In some ways being entirely focused on the outcomes is freeing in a way. But man under the hood is crazy and a whole new world.

i admit. agentic coders do not look at the code except by accident. not much point unless you're working on enterprise applications

People already barely reviewed code, most of it was imported libraries.

  • The assumption used to be that you respected the library enough and believed it was well reviewed and architected by the maintainer(s). But now even that's unreliable because libraries are being slopified at an unreviewable pace too.

    • > The assumption used to be that you respected the library enough and believed it was well reviewed and architected by the maintainer

      I don't know many serious software engineers who'd take that approach, the convention was always to actually open up the code, evaluate the quality, see if they seem to know what they're doing, then chose the libraries you know works and could be adjusted to fit whatever you wanted it. At least for professional development inside companies, not a single library would be included unless you at least reviewed that the top-level dependency you pull in actually had code worth pulling in in the first place.

      And this approach just as well today as it used to, you literally have to spend like 3-5 minutes browsing the code, evaluate the abstractions they've built and then say "Yes, looks good enough to try to use" or "Clearly these people just hacked this together as fast as they could".

    • It's weird that you think humans weren't slopifying code until LLM's came along. At least now they are implementing tests and CI and far more documentation, updating API versions, etc. OOMs above the amount they did before.

      I'd also wager that far more % of code gets more coverage of review, via prompting AI to do it, than it did before.

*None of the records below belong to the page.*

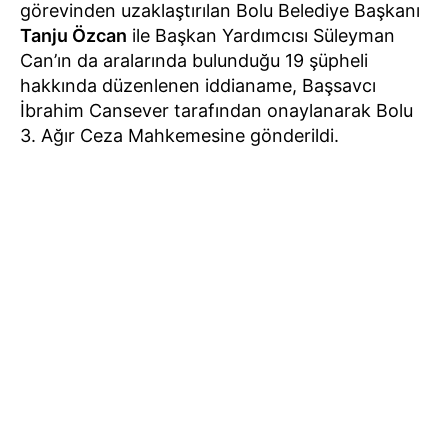
görevinden uzaklaştırılan Bolu Belediye Başkanı
Tanju Özcan
ile Başkan Yardımcısı Süleyman
Can’ın da aralarında bulunduğu 19 şüpheli
hakkında düzenlenen iddianame, Başsavcı
İbrahim Cansever tarafından onaylanarak Bolu
3. Ağır Ceza Mahkemesine gönderildi.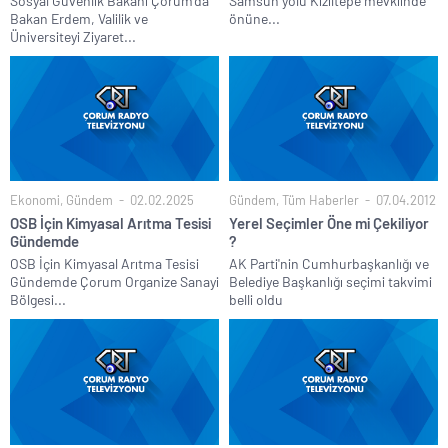
Sosyal Güvenlik Bakanı Çorum’da
Samsun yolu Kızıltepe mevkiinde
Bakan Erdem, Valilik ve
önüne...
Üniversiteyi Ziyaret...
Ekonomi
,
Gündem
02.02.2025
Gündem
,
Tüm Haberler
07.04.2012
OSB İçin Kimyasal Arıtma Tesisi
Yerel Seçimler Öne mi Çekiliyor
Gündemde
?
OSB İçin Kimyasal Arıtma Tesisi
AK Parti'nin Cumhurbaşkanlığı ve
Gündemde Çorum Organize Sanayi
Belediye Başkanlığı seçimi takvimi
Bölgesi...
belli oldu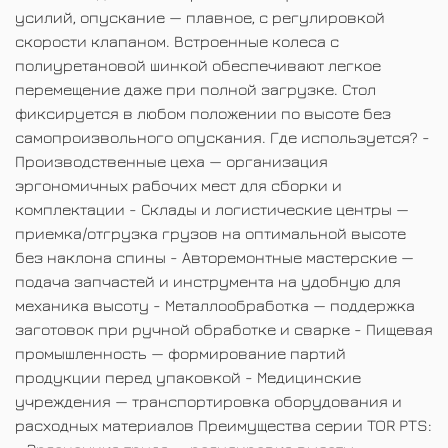
усилий, опускание — плавное, с регулировкой
скорости клапаном. Встроенные колеса с
полиуретановой шинкой обеспечивают легкое
перемещение даже при полной загрузке. Стол
фиксируется в любом положении по высоте без
самопроизвольного опускания. Где используется? -
Производственные цеха — организация
эргономичных рабочих мест для сборки и
комплектации - Склады и логистические центры —
приемка/отгрузка грузов на оптимальной высоте
без наклона спины - Авторемонтные мастерские —
подача запчастей и инструмента на удобную для
механика высоту - Металлообработка — поддержка
заготовок при ручной обработке и сварке - Пищевая
промышленность — формирование партий
продукции перед упаковкой - Медицинские
учреждения — транспортировка оборудования и
расходных материалов Преимущества серии TOR PTS: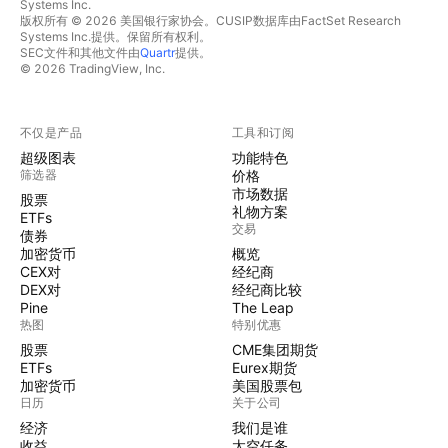
Systems Inc.
版权所有 © 2026 美国银行家协会。CUSIP数据库由FactSet Research
Systems Inc.提供。保留所有权利。
SEC文件和其他文件由
Quartr
提供。
© 2026 TradingView, Inc.
不仅是产品
工具和订阅
超级图表
功能特色
筛选器
价格
市场数据
股票
礼物方案
ETFs
交易
债券
加密货币
概览
CEX对
经纪商
DEX对
经纪商比较
Pine
The Leap
热图
特别优惠
股票
CME集团期货
ETFs
Eurex期货
加密货币
美国股票包
日历
关于公司
经济
我们是谁
收益
太空任务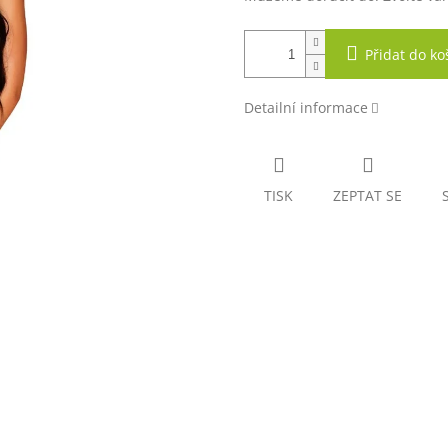
Přidat do ko
Detailní informace
TISK
ZEPTAT SE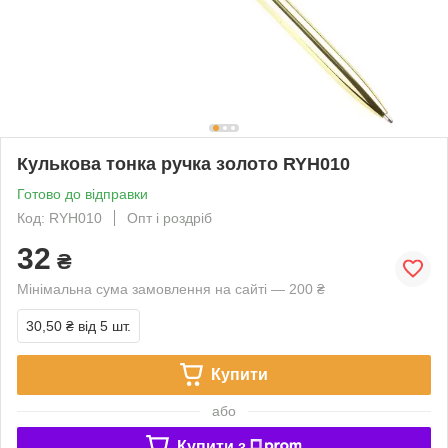
Кулькова тонка ручка золото RYH010
Готово до відправки
Код: RYH010
Опт і роздріб
32
₴
Мінімальна сума замовлення на сайті — 200 ₴
30,50 ₴
від 5 шт.
Купити
або
Купити з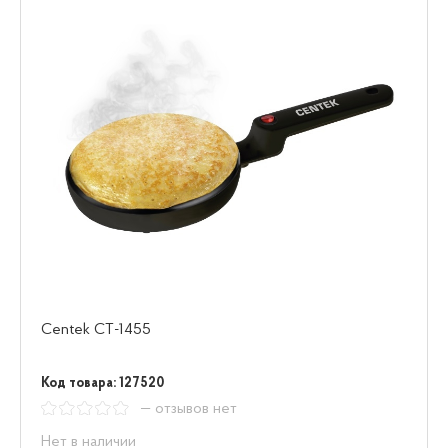
Centek CT-1455
Код товара: 127520
— отзывов нет
Нет в наличии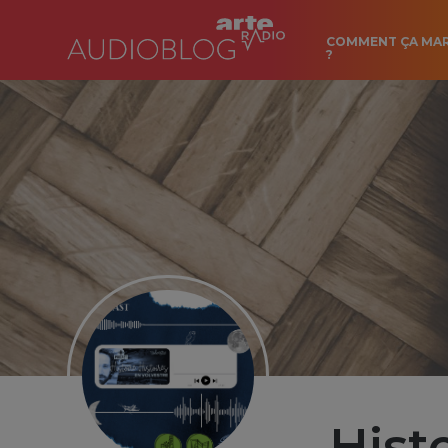
COMMENT ÇA MA
?
Histo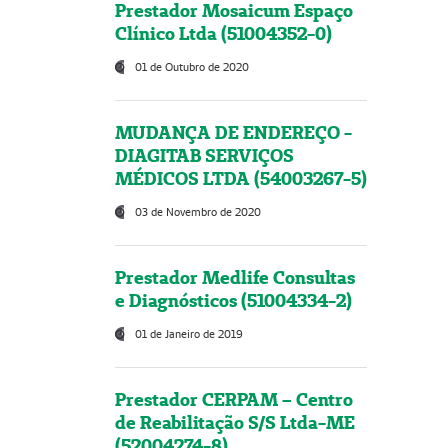
Prestador Mosaicum Espaço
Clínico Ltda (51004352-0)
01 de Outubro de 2020
MUDANÇA DE ENDEREÇO -
DIAGITAB SERVIÇOS
MÉDICOS LTDA (54003267-5)
03 de Novembro de 2020
Prestador Medlife Consultas
e Diagnósticos (51004334-2)
01 de Janeiro de 2019
Prestador CERPAM – Centro
de Reabilitação S/S Ltda-ME
(52004274-8)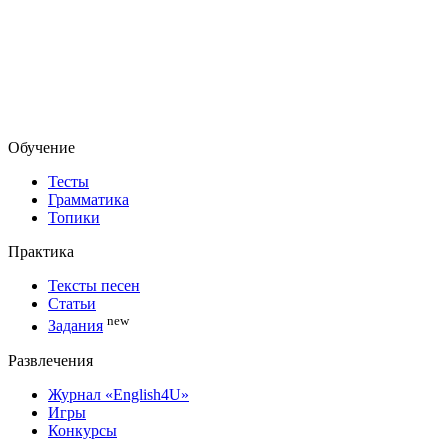
Обучение
Тесты
Грамматика
Топики
Практика
Тексты песен
Статьи
new
Задания
Развлечения
Журнал «English4U»
Игры
Конкурсы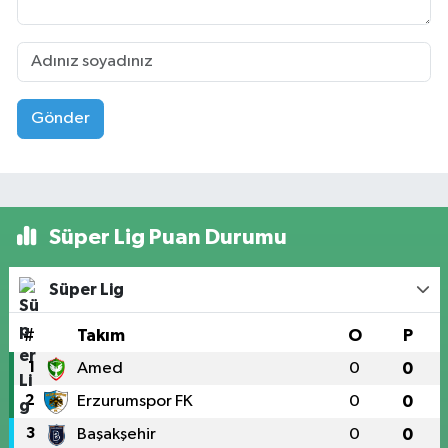
Gönder
Süper Lig Puan Durumu
Süper Lig
#
Takım
O
P
1
Amed
0
0
2
Erzurumspor FK
0
0
3
Başakşehir
0
0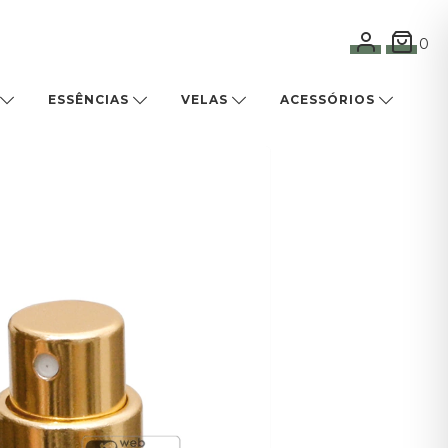
0
ESSÊNCIAS
VELAS
ACESSÓRIOS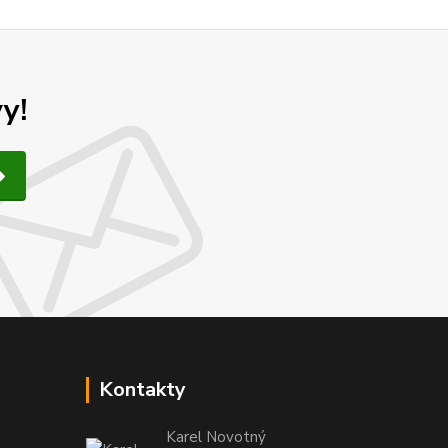
y!
Kontakty
Karel Novotný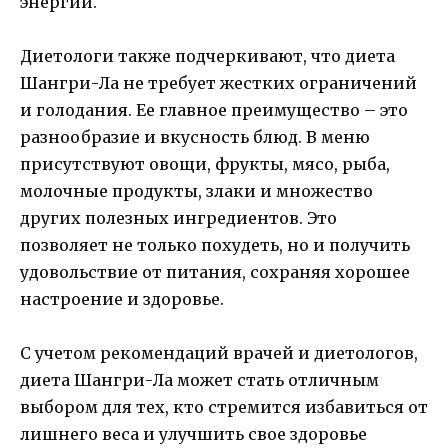
энергии.
Диетологи также подчеркивают, что диета
Шангри-Ла не требует жестких ограничений
и голодания. Ее главное преимущество – это
разнообразие и вкусность блюд. В меню
присутствуют овощи, фрукты, мясо, рыба,
молочные продукты, злаки и множество
других полезных ингредиентов. Это
позволяет не только похудеть, но и получить
удовольствие от питания, сохраняя хорошее
настроение и здоровье.
С учетом рекомендаций врачей и диетологов,
диета Шангри-Ла может стать отличным
выбором для тех, кто стремится избавиться от
лишнего веса и улучшить свое здоровье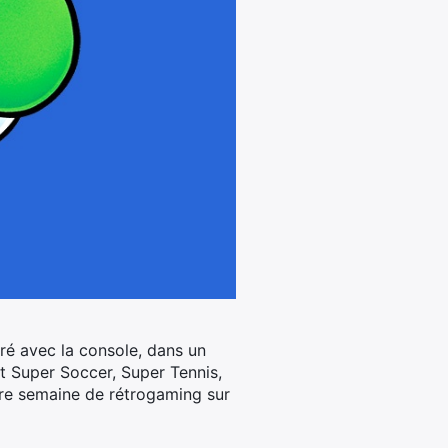
vré avec la console, dans un
ent Super Soccer, Super Tennis,
tre semaine de rétrogaming sur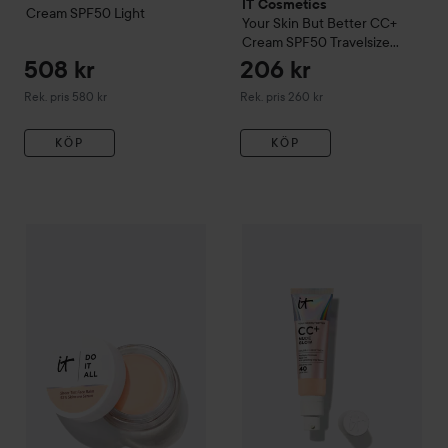
IT Cosmetics
Cream SPF50
Light
Your Skin But Better
CC+
Cream SPF50 Travelsize
Medium
508 kr
206 kr
Rekommenderat pris 580 kr
Rekommenderat pris 260 kr
Rek. pris 580 kr
Rek. pris 260 kr
KÖP
KÖP
Nyhet
IT Cosmetics
Do It All Sheer Tint Face Balm
IT Cosmetics
CC+ Nude Glow
125 Fair Co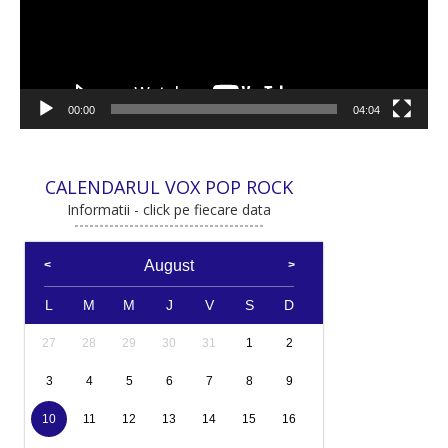
00:00
04:04
CALENDARUL VOX POP ROCK
Informatii - click pe fiecare data
August
L
M
M
J
V
S
D
27
28
29
30
31
1
2
3
4
5
6
7
8
9
10
11
12
13
14
15
16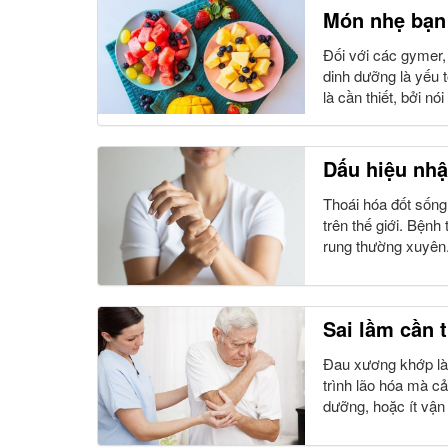
Món nhẹ bạn 
Đối với các gymer, 
dinh dưỡng là yếu t
là cần thiết, bởi nó
Dấu hiệu nhậ
Thoái hóa đốt sống
trên thế giới. Bệnh
rung thường xuyên.
Sai lầm cần 
Đau xương khớp là 
trình lão hóa mà cả
dưỡng, hoặc ít vận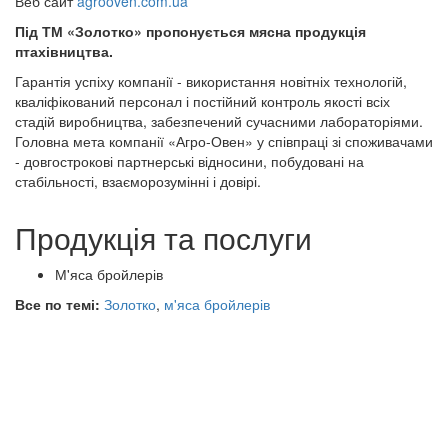
Веб сайт
agrooven.com.ua
Під ТМ «Золотко» пропонується мясна продукція
птахівництва.
Гарантія успіху компанії - використання новітніх технологій,
кваліфікований персонал і постійний контроль якості всіх
стадій виробництва, забезпечений сучасними лабораторіями.
Головна мета компанії «Агро-Овен» у співпраці зі споживачами
- довгострокові партнерські відносини, побудовані на
стабільності, взаєморозумінні і довірі.
Продукція та послуги
М'яса бройлерів
Все по темі:
Золотко
,
м'яса бройлерів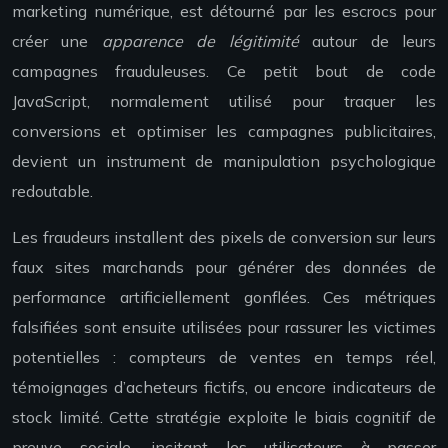
marketing numérique, est détourné par les escrocs pour
créer une
apparence de légitimité
autour de leurs
campagnes frauduleuses. Ce petit bout de code
JavaScript, normalement utilisé pour traquer les
conversions et optimiser les campagnes publicitaires,
devient un instrument de manipulation psychologique
redoutable.
Les fraudeurs installent des pixels de conversion sur leurs
faux sites marchands pour générer des données de
performance artificiellement gonflées. Ces métriques
falsifiées sont ensuite utilisées pour rassurer les victimes
potentielles : compteurs de ventes en temps réel,
témoignages d’acheteurs fictifs, ou encore indicateurs de
stock limité. Cette stratégie exploite le biais cognitif de
preuve sociale, incitant les utilisateurs à passer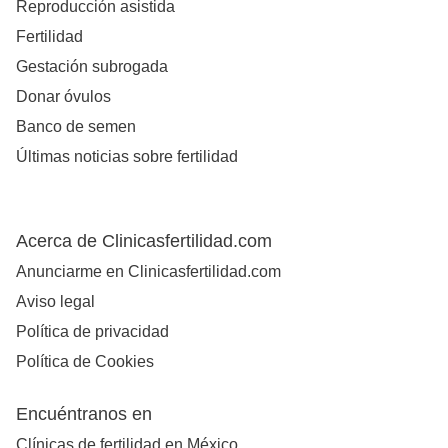
Reproducción asistida
Fertilidad
Gestación subrogada
Donar óvulos
Banco de semen
Últimas noticias sobre fertilidad
Acerca de Clinicasfertilidad.com
Anunciarme en Clinicasfertilidad.com
Aviso legal
Política de privacidad
Política de Cookies
Encuéntranos en
Clínicas de fertilidad en México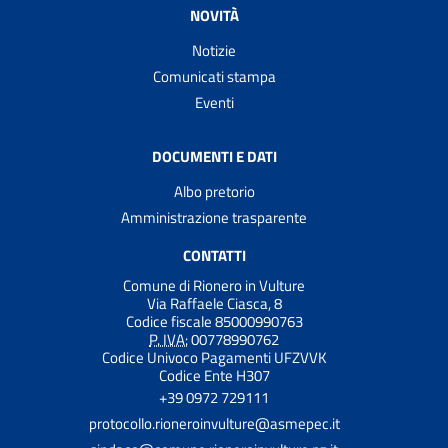
NOVITÀ
Notizie
Comunicati stampa
Eventi
DOCUMENTI E DATI
Albo pretorio
Amministrazione trasparente
CONTATTI
Comune di Rionero in Vulture
Via Raffaele Ciasca, 8
Codice fiscale 85000990763
P. IVA:
00778990762
Codice Univoco Pagamenti UFZVVK
Codice Ente H307
+39 0972 729111
protocollo.rioneroinvulture@asmepec.it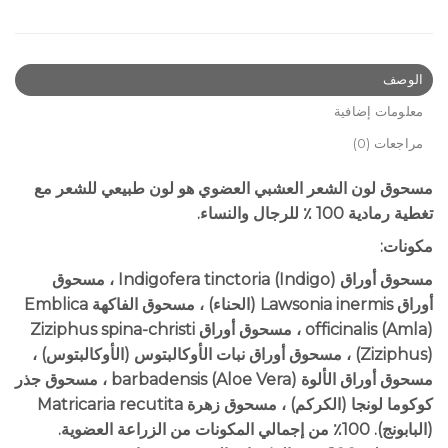
الوصف
معلومات إضافية
مراجعات (0)
مسحوق لون الشعر العشبي العضوي هو لون طبيعي للشعر مع
تغطية رمادية 100 ٪ للرجال والنساء.
مكونات:
مسحوق أوراق Indigofera tinctoria (Indigo) ، مسحوق
أوراق Lawsonia inermis (الحناء) ، مسحوق الفاكهة Emblica
officinalis (Amla) ، مسحوق أوراق Ziziphus spina-christi
(Ziziphus) ، مسحوق أوراق نبات الأوكالبتوس (الأوكالبتوس) ،
مسحوق أوراق الألوة barbadensis (Aloe Vera) ، مسحوق جذر
كوكوما لونجا (الكركم) ، مسحوق زهرة Matricaria recutita
(البابونج). 100٪ من إجمالي المكونات من الزراعة العضوية.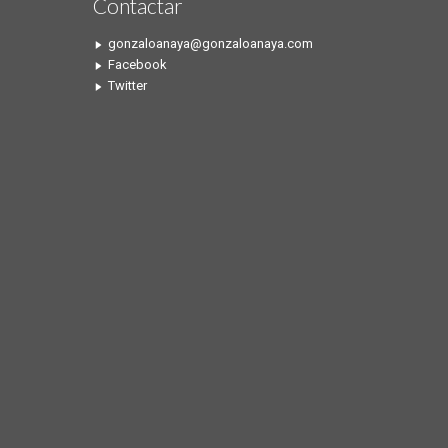
Contactar
gonzaloanaya@gonzaloanaya.com
Facebook
Twitter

      Most PR's pass as long as they A. pass checks, B. dont introduce regressions, C. fix a bug or implement a feature. People talk about this era of humans reviewing code with nostalgia... but that never existed at scale.

    • > The assumption used to be that you respected the library enough and believed it was well reviewed and architected by the maintainer(s).

      Let us be honest, for your average dev, the assumption was that the number of github stars, npm/nuget downloads was a god proxy for quality.

  • People seem to have rosy glasses about how great and vetted code was before AI coding took off the way it has, it was not great.

    • I’d say the increased scrutiny has merely exposed the difference in care between the different groups in the industry. Seems to explain pretty well why both sides are equally confounded by the other’s expectations.

  • Which people? I’ve never worked at a place where reviews weren’t taken seriously. For small changes a cursory glance, sure, but anything medium-sized meant checkout+local test. If anything we’d spend too much time on code reviews or pair programming?

  • People keep saying this like it’s some meaningful point, but the reality is many people in different projects have a shared need for that code to work correctly, and there is a social proof involved in used open source libraries. That is why people look at downloads and dependent projects as heuristics of stability and correctness. That is not the case with (and cannot be obtained with) code authored by generative AI.

    • Yes it can, the code will be ran and you will have the proof that it ran well. Or it won't run well and you'll re-do it. Same as with some imported library.